Monday, September 29, 2008

Pressing On....

One way St. Paul expresses his own heart for God is through some of his words to the Philippians: I press on towards the goal for the prize of the heavenly call of God in Christ Jesus (3:14). In the previous verses he essentially says he is not looking back, something Jesus warned his followers not to do (Luke 9:62).
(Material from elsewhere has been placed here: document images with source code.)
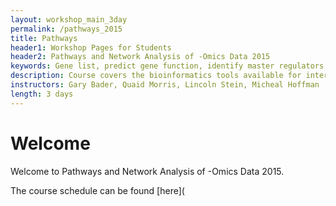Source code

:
 ```yaml
---
layout: workshop_main_3day
permalink: /pathways_2015
title: Pathways
header1: Workshop Pages for Students
header2: Pathways and Network Analysis of -Omics Data 2015
keywords: Gene list, predict gene function, identify master regulators
description: Course covers the bioinformatics tools available for interpreting a gene list using pathway and network information.
instructors: Gary Bader, Quaid Morris, Lincoln Stein, Micheal Hoffman
length: 3 days
---
```

# Welcome <a id="welcome"></a>

Welcome to Pathways and Network Analysis of -Omics Data 2015.  

The course schedule can be found [here](
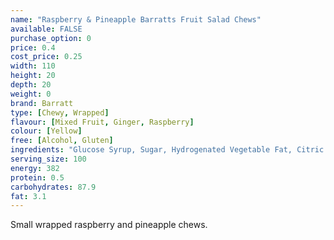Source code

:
 ```yaml
---
name: "Raspberry & Pineapple Barratts Fruit Salad Chews"
available: FALSE
purchase_option: 0
price: 0.4
cost_price: 0.25
width: 110
height: 20
depth: 20
weight: 0
brand: Barratt
type: [Chewy, Wrapped]
flavour: [Mixed Fruit, Ginger, Raspberry]
colour: [Yellow]
free: [Alcohol, Gluten]
ingredients: "Glucose Syrup, Sugar, Hydrogenated Vegetable Fat, Citric Acid, Gelatine, Emulsifier: Soya Lecithin; Flavourings, Colours: E104, E124, E122"
serving_size: 100
energy: 382
protein: 0.5
carbohydrates: 87.9
fat: 3.1
---
```

Small wrapped raspberry and pineapple chews.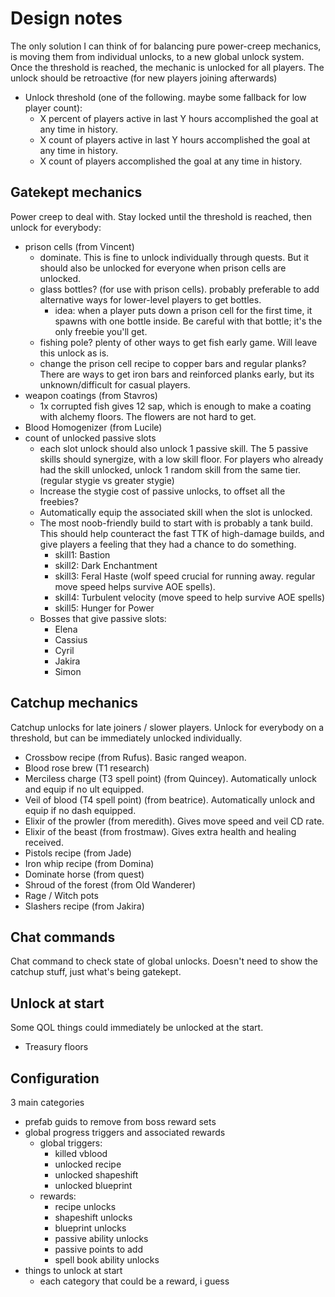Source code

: # Design notes

The only solution I can think of for balancing pure power-creep mechanics, is moving them from individual unlocks, to a new global unlock system. Once the threshold is reached, the mechanic is unlocked for all players. The unlock should be retroactive (for new players joining afterwards)

- Unlock threshold (one of the following. maybe some fallback for low player count):
  - X percent of players active in last Y hours accomplished the goal at any time in history.
  - X count of players active in last Y hours accomplished the goal at any time in history.
  - X count of players accomplished the goal at any time in history.

## Gatekept mechanics

Power creep to deal with. Stay locked until the threshold is reached, then unlock for everybody:

- prison cells (from Vincent)
  - dominate. This is fine to unlock individually through quests. But it should also be unlocked for everyone when prison cells are unlocked. 
  - glass bottles? (for use with prison cells). probably preferable to add alternative ways for lower-level players to get bottles.
    - idea: when a player puts down a prison cell for the first time, it spawns with one bottle inside. Be careful with that bottle; it's the only freebie you'll get.
  - fishing pole? plenty of other ways to get fish early game. Will leave this unlock as is.
  - change the prison cell recipe to copper bars and regular planks? There are ways to get iron bars and reinforced planks early, but its unknown/difficult for casual players.
- weapon coatings (from Stavros)
  - 1x corrupted fish gives 12 sap, which is enough to make a coating with alchemy floors. The flowers are not hard to get.
- Blood Homogenizer (from Lucile)
- count of unlocked passive slots
  - each slot unlock should also unlock 1 passive skill. The 5 passive skills should synergize, with a low skill floor. For players who already had the skill unlocked, unlock 1 random skill from the same tier. (regular stygie vs greater stygie)
  - Increase the stygie cost of passive unlocks, to offset all the freebies?
  - Automatically equip the associated skill when the slot is unlocked. 
  - The most noob-friendly build to start with is probably a tank build. This should help counteract the fast TTK of high-damage builds, and give players a feeling that they had a chance to do something.
    - skill1: Bastion
    - skill2: Dark Enchantment
    - skill3: Feral Haste (wolf speed crucial for running away. regular move speed helps survive AOE spells).
    - skill4: Turbulent velocity (move speed to help survive AOE spells)
    - skill5: Hunger for Power
  - Bosses that give passive slots:
    - Elena
    - Cassius
    - Cyril
    - Jakira
    - Simon

## Catchup mechanics

Catchup unlocks for late joiners / slower players. Unlock for everybody on a threshold, but can be immediately unlocked individually.

- Crossbow recipe (from Rufus). Basic ranged weapon.
- Blood rose brew (T1 research)
- Merciless charge (T3 spell point) (from Quincey). Automatically unlock and equip if no ult equipped.
- Veil of blood (T4 spell point) (from beatrice). Automatically unlock and equip if no dash equipped.
- Elixir of the prowler (from meredith). Gives move speed and veil CD rate.
- Elixir of the beast (from frostmaw). Gives extra health and healing received.
- Pistols recipe (from Jade)
- Iron whip recipe (from Domina)
- Dominate horse (from quest)
- Shroud of the forest (from Old Wanderer)
- Rage / Witch pots
- Slashers recipe (from Jakira)

## Chat commands

Chat command to check state of global unlocks. Doesn't need to show the catchup stuff, just what's being gatekept.


## Unlock at start

Some QOL things could immediately be unlocked at the start.

- Treasury floors


## Configuration

3 main categories

- prefab guids to remove from boss reward sets
- global progress triggers and associated rewards
  - global triggers:
    - killed vblood
    - unlocked recipe
    - unlocked shapeshift
    - unlocked blueprint
  - rewards:
    - recipe unlocks
    - shapeshift unlocks
    - blueprint unlocks
    - passive ability unlocks
    - passive points to add
    - spell book ability unlocks
- things to unlock at start
  - each category that could be a reward, i guess
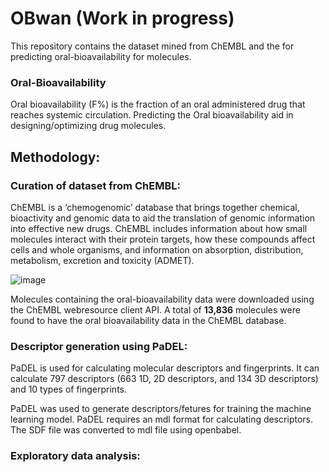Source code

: # OBwan (Work in progress)
This repository contains the dataset mined from ChEMBL and the for predicting oral-bioavailability for molecules.

### **Oral-Bioavailability**
Oral bioavailability (F%) is the fraction of an oral administered drug that reaches systemic circulation. Predicting the Oral bioavailability aid in designing/optimizing drug molecules.

## Methodology:
### **Curation of dataset from ChEMBL:**
ChEMBL is a ‘chemogenomic’ database that brings together chemical, bioactivity and genomic data to aid the translation of genomic information into effective new drugs. ChEMBL includes information about how small molecules interact with their protein targets, how these compounds affect cells and whole organisms, and information on absorption, distribution, metabolism, excretion and toxicity (ADMET).

![image](https://user-images.githubusercontent.com/51278890/173230008-b7974b5a-b425-4561-86be-2a433244bcd7.png)

Molecules containing the oral-bioavailability data were downloaded using the ChEMBL webresource client API. A total of **13,836** molecules were found to have the oral bioavailability data in the ChEMBL database.

### **Descriptor generation using PaDEL:**
PaDEL is used for calculating molecular descriptors and fingerprints. It can calculate 797 descriptors (663 1D, 2D descriptors, and 134 3D descriptors) and 10 types of fingerprints.

PaDEL was used to generate descriptors/fetures for training the machine learning model. PaDEL requires an mdl format for calculating descriptors. The SDF file was converted to mdl file using openbabel.

### **Exploratory data analysis:**
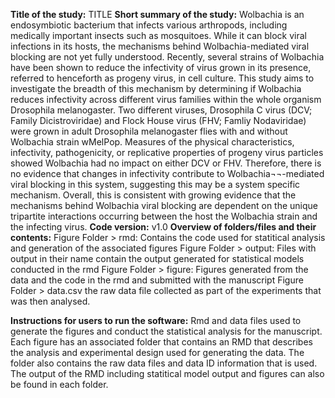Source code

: **Title of the study:** TITLE
**Short summary of the study:**
 Wolbachia is an endosymbiotic bacterium that infects various arthropods, including medically important insects such as mosquitoes. While it can block viral infections in its hosts, the mechanisms behind Wolbachia-mediated viral blocking are not yet fully understood. Recently, several strains of Wolbachia have been shown to reduce the infectivity of virus grown in its presence, referred to henceforth as progeny virus, in cell culture. This study aims to investigate the breadth of this mechanism by determining if Wolbachia reduces infectivity across different virus families within the whole organism Drosophila melanogaster. Two different viruses, Drosophila C virus (DCV; Family Dicistroviridae) and Flock House virus (FHV; Famliy Nodaviridae) were grown in adult Drosophila melanogaster flies with and without Wolbachia strain wMelPop. Measures of the physical characteristics, infectivity, pathogenicity, or replicative properties of progeny virus particles showed Wolbachia had no impact on either DCV or FHV. Therefore, there is no evidence that changes in infectivity contribute to Wolbachia¬¬-mediated viral blocking in this system, suggesting this may be a system specific mechanism. Overall, this is consistent with growing evidence that the mechanisms behind Wolbachia viral blocking are dependent on the unique tripartite interactions occurring between the host the Wolbachia strain and the infecting virus. 
**Code version:** v1.0
**Overview of folders/files and their contents:** 
Figure Folder > rmd: Contains the code used for statitical analysis and generation of the associated figures 
Figure Folder > output: Files with output in their name contain the output generated for statistical models conducted in the rmd 
Figure Folder > figure: Figures generated from the data and the code in the rmd and submitted with the manuscript 
Figure Folder > data.csv the raw data file collected as part of the experiments that was then analysed.

**Instructions for users to run the software:**
Rmd and data files used to generate the figures and conduct the statistical analysis for the manuscript. Each figure has an associated folder that contains an RMD that describes the analysis and experimental design used for generating the data. The folder also contains the raw data files and data ID information that is used. The output of the RMD including statitical model output and figures can also be found in each folder.  

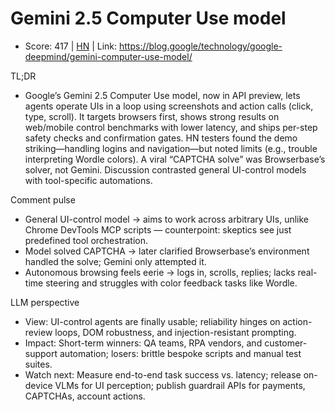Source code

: # Gemini 2.5 Computer Use model

- Score: 417 | [HN](https://news.ycombinator.com/item?id=45507936) | Link: https://blog.google/technology/google-deepmind/gemini-computer-use-model/

TL;DR
- Google’s Gemini 2.5 Computer Use model, now in API preview, lets agents operate UIs in a loop using screenshots and action calls (click, type, scroll). It targets browsers first, shows strong results on web/mobile control benchmarks with lower latency, and ships per-step safety checks and confirmation gates. HN testers found the demo striking—handling logins and navigation—but noted limits (e.g., trouble interpreting Wordle colors). A viral “CAPTCHA solve” was Browserbase’s solver, not Gemini. Discussion contrasted general UI-control models with tool-specific automations.

Comment pulse
- General UI-control model → aims to work across arbitrary UIs, unlike Chrome DevTools MCP scripts — counterpoint: skeptics see just predefined tool orchestration.
- Model solved CAPTCHA → later clarified Browserbase’s environment handled the solve; Gemini only attempted it.
- Autonomous browsing feels eerie → logs in, scrolls, replies; lacks real-time steering and struggles with color feedback tasks like Wordle.

LLM perspective
- View: UI-control agents are finally usable; reliability hinges on action-review loops, DOM robustness, and injection-resistant prompting.
- Impact: Short-term winners: QA teams, RPA vendors, and customer-support automation; losers: brittle bespoke scripts and manual test suites.
- Watch next: Measure end-to-end task success vs. latency; release on-device VLMs for UI perception; publish guardrail APIs for payments, CAPTCHAs, account actions.
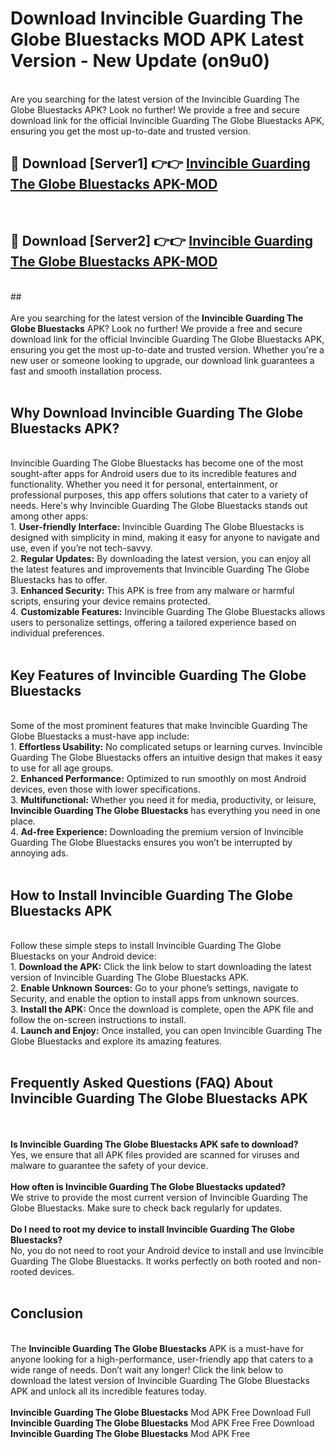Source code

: # Download Invincible Guarding The Globe Bluestacks MOD APK Latest Version - New Update (on9u0)<br>
<br>
Are you searching for the latest version of the Invincible Guarding The Globe Bluestacks APK? Look no further! We provide a free and secure download link for the official Invincible Guarding The Globe Bluestacks APK, ensuring you get the most up-to-date and trusted version.
 <br>

##  🔴 Download [Server1] 👉👉 <a href="https://download.123hd.live?title=Invincible Guarding The Globe Bluestacks">Invincible Guarding The Globe Bluestacks APK-MOD</a><br>
  <br>

##  🔴 Download [Server2] 👉👉 <a href="https://download.123hd.live?title=Invincible Guarding The Globe Bluestacks">Invincible Guarding The Globe Bluestacks APK-MOD</a><br>
  <br>
  ##
  <br>
  <br>
Are you searching for the latest version of the <strong>Invincible Guarding The Globe Bluestacks</strong> APK? Look no further! We provide a free and secure download link for the official Invincible Guarding The Globe Bluestacks APK, ensuring you get the most up-to-date and trusted version. Whether you're a new user or someone looking to upgrade, our download link guarantees a fast and smooth installation process.
<br><br>
<h2><strong>Why Download Invincible Guarding The Globe Bluestacks APK?</strong></h2>
<br>
Invincible Guarding The Globe Bluestacks has become one of the most sought-after apps for Android users due to its incredible features and functionality. Whether you need it for personal, entertainment, or professional purposes, this app offers solutions that cater to a variety of needs. Here's why Invincible Guarding The Globe Bluestacks stands out among other apps:
<br>
1. <strong>User-friendly Interface:</strong> Invincible Guarding The Globe Bluestacks is designed with simplicity in mind, making it easy for anyone to navigate and use, even if you’re not tech-savvy.
<br>
2. <strong>Regular Updates:</strong> By downloading the latest version, you can enjoy all the latest features and improvements that Invincible Guarding The Globe Bluestacks has to offer.
<br>
3. <strong>Enhanced Security:</strong> This APK is free from any malware or harmful scripts, ensuring your device remains protected.
<br>
4. <strong>Customizable Features:</strong> Invincible Guarding The Globe Bluestacks allows users to personalize settings, offering a tailored experience based on individual preferences.
<br><br>
<h2><strong>Key Features of Invincible Guarding The Globe Bluestacks</strong></h2>
<br>
Some of the most prominent features that make Invincible Guarding The Globe Bluestacks a must-have app include:
<br>
1. <strong>Effortless Usability:</strong> No complicated setups or learning curves. Invincible Guarding The Globe Bluestacks offers an intuitive design that makes it easy to use for all age groups.
<br>
2. <strong>Enhanced Performance:</strong> Optimized to run smoothly on most Android devices, even those with lower specifications.
<br>
3. <strong>Multifunctional:</strong> Whether you need it for media, productivity, or leisure, <strong>Invincible Guarding The Globe Bluestacks</strong> has everything you need in one place.
<br>
4. <strong>Ad-free Experience:</strong> Downloading the premium version of Invincible Guarding The Globe Bluestacks ensures you won’t be interrupted by annoying ads.
<br><br>
<h2><strong>How to Install Invincible Guarding The Globe Bluestacks APK</strong></h2>
<br>
Follow these simple steps to install Invincible Guarding The Globe Bluestacks on your Android device:
<br>
1. <strong>Download the APK:</strong> Click the link below to start downloading the latest version of Invincible Guarding The Globe Bluestacks APK.
<br>
2. <strong>Enable Unknown Sources:</strong> Go to your phone’s settings, navigate to Security, and enable the option to install apps from unknown sources.
<br>
3. <strong>Install the APK:</strong> Once the download is complete, open the APK file and follow the on-screen instructions to install.
<br>
4. <strong>Launch and Enjoy:</strong> Once installed, you can open Invincible Guarding The Globe Bluestacks and explore its amazing features.
<br><br>
<h2><strong>Frequently Asked Questions (FAQ) About Invincible Guarding The Globe Bluestacks APK</strong></h2>
<br><br>
<strong>Is Invincible Guarding The Globe Bluestacks APK safe to download?</strong>
<br>
Yes, we ensure that all APK files provided are scanned for viruses and malware to guarantee the safety of your device.
<br><br>
<strong>How often is Invincible Guarding The Globe Bluestacks updated?</strong>
<br>
We strive to provide the most current version of Invincible Guarding The Globe Bluestacks. Make sure to check back regularly for updates.
<br><br>
<strong>Do I need to root my device to install Invincible Guarding The Globe Bluestacks?</strong>
<br>
No, you do not need to root your Android device to install and use Invincible Guarding The Globe Bluestacks. It works perfectly on both rooted and non-rooted devices.
<br><br>
<h2><strong>Conclusion</strong></h2>
<br>
The <strong>Invincible Guarding The Globe Bluestacks</strong> APK is a must-have for anyone looking for a high-performance, user-friendly app that caters to a wide range of needs. Don’t wait any longer! Click the link below to download the latest version of Invincible Guarding The Globe Bluestacks APK and unlock all its incredible features today.
<br><br>
<strong>Invincible Guarding The Globe Bluestacks</strong> Mod APK Free Download Full <strong>Invincible Guarding The Globe Bluestacks</strong> Mod APK Free Free Download <strong>Invincible Guarding The Globe Bluestacks</strong> Mod APK Free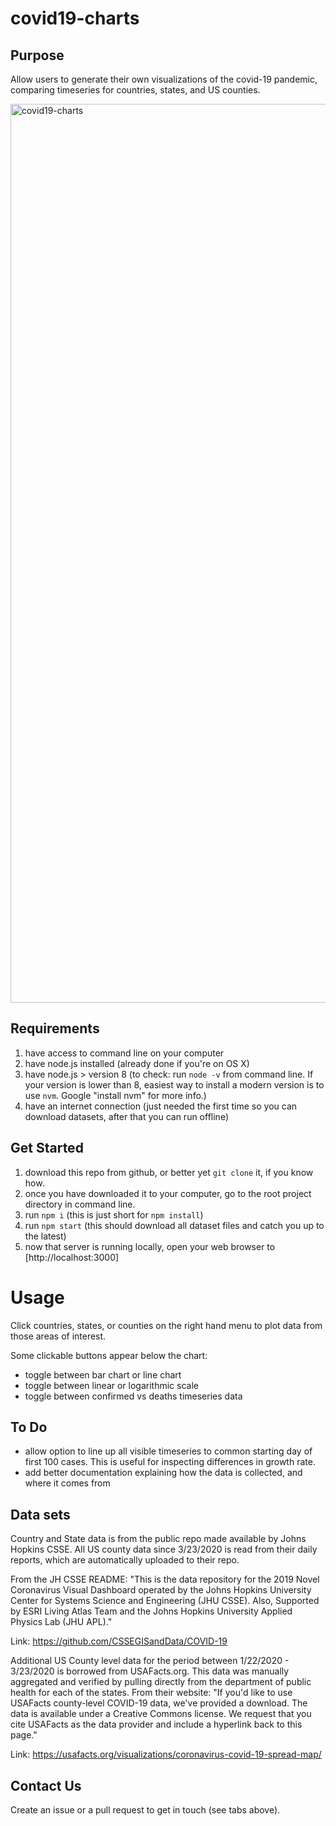 # covid19-charts

## Purpose
Allow users to generate their own visualizations of the covid-19 pandemic, comparing timeseries for countries, states, and US counties.

<img width="1438" alt="covid19-charts" src="https://user-images.githubusercontent.com/26728779/107903375-0c708900-6f84-11eb-999f-6eb274fa2855.png">

## Requirements
1. have access to command line on your computer
2. have node.js installed (already done if you're on OS X)
3. have node.js > version 8 
    (to check: run `node -v` from command line. 
    If your version is lower than 8, easiest way to install a modern version is to use `nvm`. Google "install nvm" for more info.)
4. have an internet connection (just needed the first time so you can download datasets, after that you can run offline)


## Get Started
1. download this repo from github, or better yet `git clone` it, if you know how.
2. once you have downloaded it to your computer, go to the root project directory in command line.
3. run `npm i` (this is just short for `npm install`)
4. run `npm start` (this should download all dataset files and catch you up to the latest)
5. now that server is running locally, open your web browser to [http://localhost:3000]

# Usage
Click countries, states, or counties on the right hand menu to plot data from those areas of interest.

Some clickable buttons appear below the chart:
- toggle between bar chart or line chart
- toggle between linear or logarithmic scale
- toggle between confirmed vs deaths timeseries data

## To Do
- allow option to line up all visible timeseries to common starting day of first 100 cases. This is useful for inspecting differences in growth rate.
- add better documentation explaining how the data is collected, and where it comes from

## Data sets
Country and State data is from the public repo made available by Johns Hopkins CSSE.
All US county data since 3/23/2020 is read from their daily reports, which are automatically uploaded to their repo.

From the JH CSSE README: 
"This is the data repository for the 2019 Novel Coronavirus Visual Dashboard operated by the Johns Hopkins University Center for Systems Science and Engineering (JHU CSSE). Also, Supported by ESRI Living Atlas Team and the Johns Hopkins University Applied Physics Lab (JHU APL)."

Link: https://github.com/CSSEGISandData/COVID-19

Additional US County level data for the period between 1/22/2020 - 3/23/2020 is borrowed from USAFacts.org.
This data was manually aggregated and verified by pulling directly from the department of public health for each of the states.
From their website:
"If you'd like to use USAFacts county-level COVID-19 data, we've provided a download. The data is available under a Creative Commons license. We request that you cite USAFacts as the data provider and include a hyperlink back to this page."

Link: https://usafacts.org/visualizations/coronavirus-covid-19-spread-map/
 
 
## Contact Us
 
Create an issue or a pull request to get in touch (see tabs above).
Sometimes even looking around becomes a trap for looking back. The real problem with “looking back” is an attitude that often motivates it, which in essence “un-does” our repentance. If repentance is “turning around” from a path that leads to destruction, then for a Christian — whose life is rooted in repentance — to “look back” is to open one’s self to the mind-set of the Hebrews in the desert who wanted to go back to Egypt or to align one’s self with Lot’s wife. When we allow our hearts to “look around” as if this present world has the things that satisfy or give security, we are flirting with a distraction that can lead to disobedience — a disobedience which displaces the preeminence meant for God.

What we find in Paul is the model of one who understood that the way not to look back is to keep looking ahead. Paul’s conversion so altered his life that not only did he turn away from the things in which he previously sought meaning and purpose, but he turned in such a way that the one love of his life was the Savior and Lord who had rescued him from a dying world. And so he tells the Philippians (a few verses earlier): I regard everything as loss because of the surpassing value of knowing Christ Jesus my Lord (3:8).

We live in a world that beckons us to a mesmerizing look at all the many things it says is valuable. Advertisers pay big bucks for both research into the human psyche and commercial space to seduce us. Something in our broken nature entices us to look back and play the “what if” game, as if we could go back and re-program our lives. Paul is not looking back. He is looking ahead. He is pressing on, and his message — especially in this Year of Saint Paul — is for us to follow him as he follows Christ.